Encore un coup de cœur ! J’ai décidément beaucoup de chance avec la littérature de jeunesse depuis quelques semaines.
Tout d’abord, j’ai aimé parce que j’ai été surprise. Le titre m’orientait plutôt sur le thème du racisme → « couleur » = couleur de peau. Plantage complet ! Le premier chapitre, ensuite, m’a plus qu’intriguée. « Cinq heures cinquante. Dans dix minutes, le réveil sonnera. Max n’a pas fermé l’œil. Nouvelle nuit d’angoisse et d’insomnie. Mais c’est l’heure. Il va devoir se lever, affronter, assumer. Faire face à ce qui l’attend. Et ce qui l’attend est loin d‘être rose. Non, c’est plutôt brun. De ce brun infâme qu’il va endosser dans quelques instants ; ce brun infâme qui désormais fera de lui un objet de mépris, de moquerie, de mise à l’écart, d’exclusion ». La suite de l’incipit ne lève pas beaucoup plus le voile ; Max, ce mystérieux ado, se fait réprimander par une mère, Magda, désespérée par ce que son fils a pu faire.

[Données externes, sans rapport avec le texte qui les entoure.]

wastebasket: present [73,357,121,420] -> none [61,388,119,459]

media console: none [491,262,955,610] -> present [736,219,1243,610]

C’est à partir du deuxième chapitre qu’on comprend que l’époque n’est pas la nôtre mais qu’il s’agit du vingt-deuxième siècle. Un siècle étrange qui a mis une croix sur son passé, un siècle où les interdits sont nombreux : les anciens livres, les anciens livres sont prohibés mais l’amour, les marques de tendresse, l’entraide sont également à bannir. A l’école, un classement permet de différencier les élèves méritants des moins bons. Les uniformes violets représentent l’élite, les « bruns » sont au bas de l’échelle. Max, auparavant, était « rouge », le rouge, la « bonne couleur ». Mais il a enfreint le règlement, il a fréquenté un antiquaire du nom de Félix, a lu des livres interdits et a visionné des films interdits : documentaires, films d’amour, anciennes émissions. Félix lui expliquait qu’avant, les gens étaient libres et vivaient dans une démocratie.

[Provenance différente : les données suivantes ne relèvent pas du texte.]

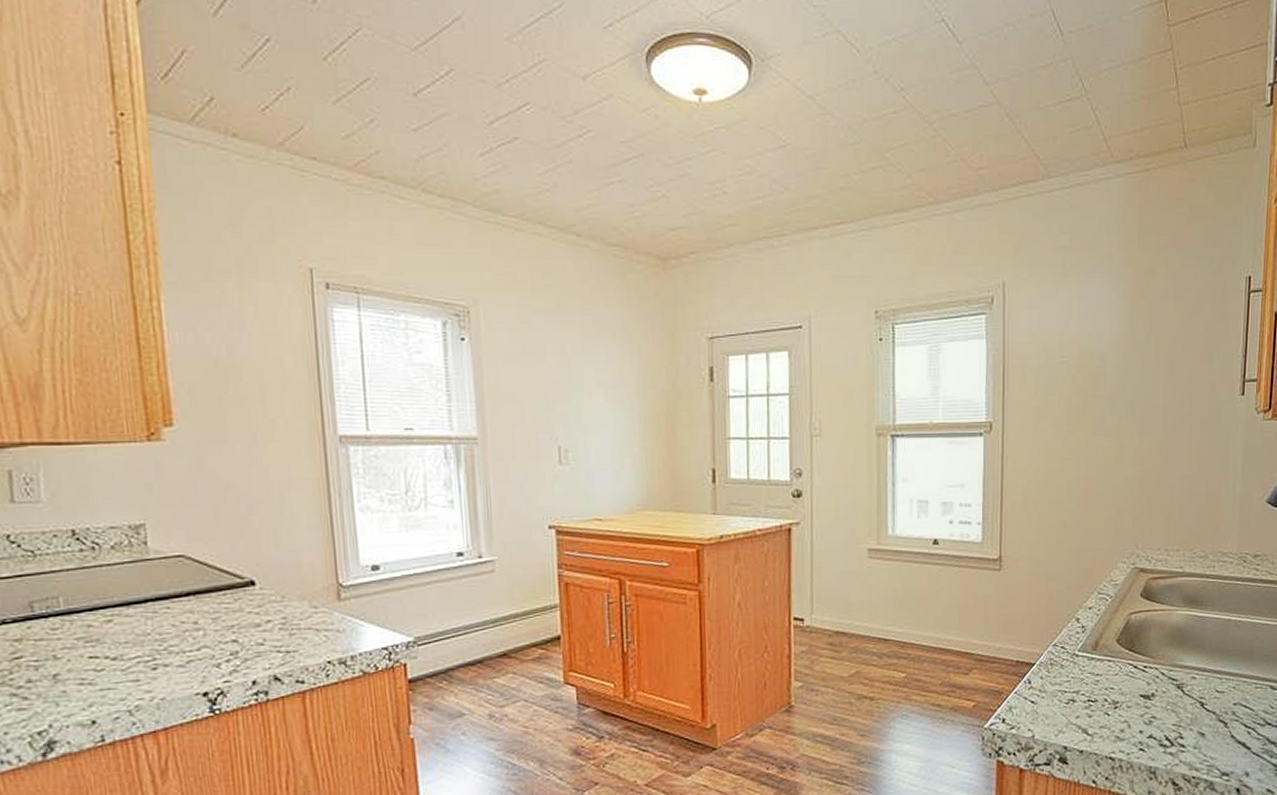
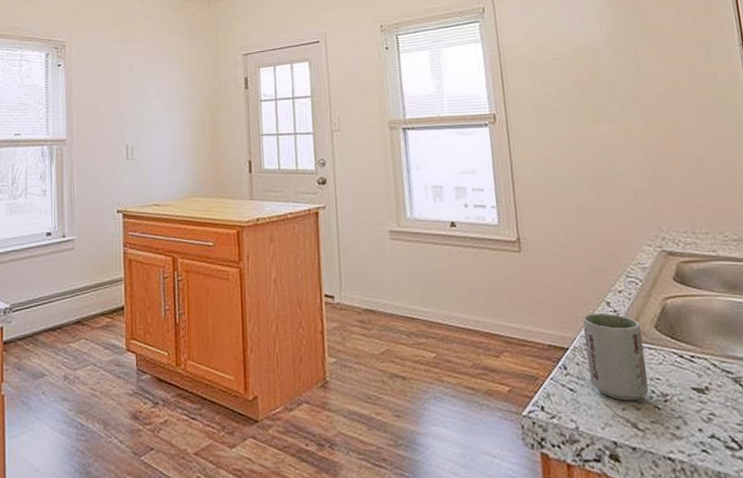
cup: none [1050,628,1104,710] -> present [583,312,649,401]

Pourquoi ce changement ? Parce qu’une partie de la population a cessé de voter et a « délaissé cette chance unique de voter, de s’exprimer par les urnes. C’est comme ça que ce système infâme s’est peu à peu mis en place. Le temps de se réveiller, il était déjà trop tard. Ils avaient pris le pouvoir… »
Qui dit dictature dit résistance. Félix en fait partie, mais aussi Marylin, la belle « violette » ; Poissard, le terrifiant directeur du lycée qui semble se plaire à humilier Max ; et surtout son père Jo, le père de Max, emprisonné depuis si longtemps et que l’ado n’a presque pas connu.
Univers de faux-semblants, d’hypocrisies et de mensonges. Les résistants souhaitent une révolution dans la douceur à l’image de la révolution des Œillets ou du printemps de Prague. Pour cela ils disséminent des tracts partout dans la ville, des tracts que les habitants n’osent même pas toucher, des tracts que certains apportent même à la police.
Un livre très intéressant pour des 3èmes :
- La chronologie n’est pas linéaire, les retours en arrière sont nombreux.
- Les points de vue changent : celui de Max, de Magda, de Félix, de Jo.
- Les personnages ne sont pas uniformes. On suit le parcours initiatique de Max qui subit un certain nombre d’épreuves pour être digne d’enter dans le réseau des résistants. Magda, elle, hésite entre collaboration (associée à la tranquillité, au confort) et résistance.
- Les pistes de réflexion sont nombreuses : la résistance, le droit de vote, la sauvegarde de notre patrimoine, etc.
J’aime les récits qui valorisent notre époque, bien conscients de la chance que nous avons, actuellement, de vivre comme nous le faisons et qui s’opposent, par là, au pessimisme ambiant, au « c’était mieux avant ».
La fin de ce roman aux accents évidemment orwelliens n’est pas un dénouement à proprement parler mais une ouverture vers un avenir radieux, fait d’espoir. Pour Jo, les tracts que les gens répugnent à lire seront tellement nombreux et envahissants que « bientôt, ils y jetteront un œil plus attentif, ils les liront, les apprendront par cœur. Les enfants les mettront en chanson, se les échangeront sous le manteau. Et voilà qu’un murmure s’élèvera, puis une rumeur. La révolte se mettra à gronder. Les gens commenceront à réagir, à en parler. Les plus anciens se souviendront, les langues se délieront. (…) Et voilà que les étudiants et les lycéens descendront dans la rue, par centaines, par milliers, débarrassés de leurs uniformes et scandant un unique slogan : LIBERTE ! Ils n’auront qu’une seule et unique revendication, le retour de la démocratie. »
L’édition Casterman propose une exploitation pédagogique du roman pour les classes de 3ème.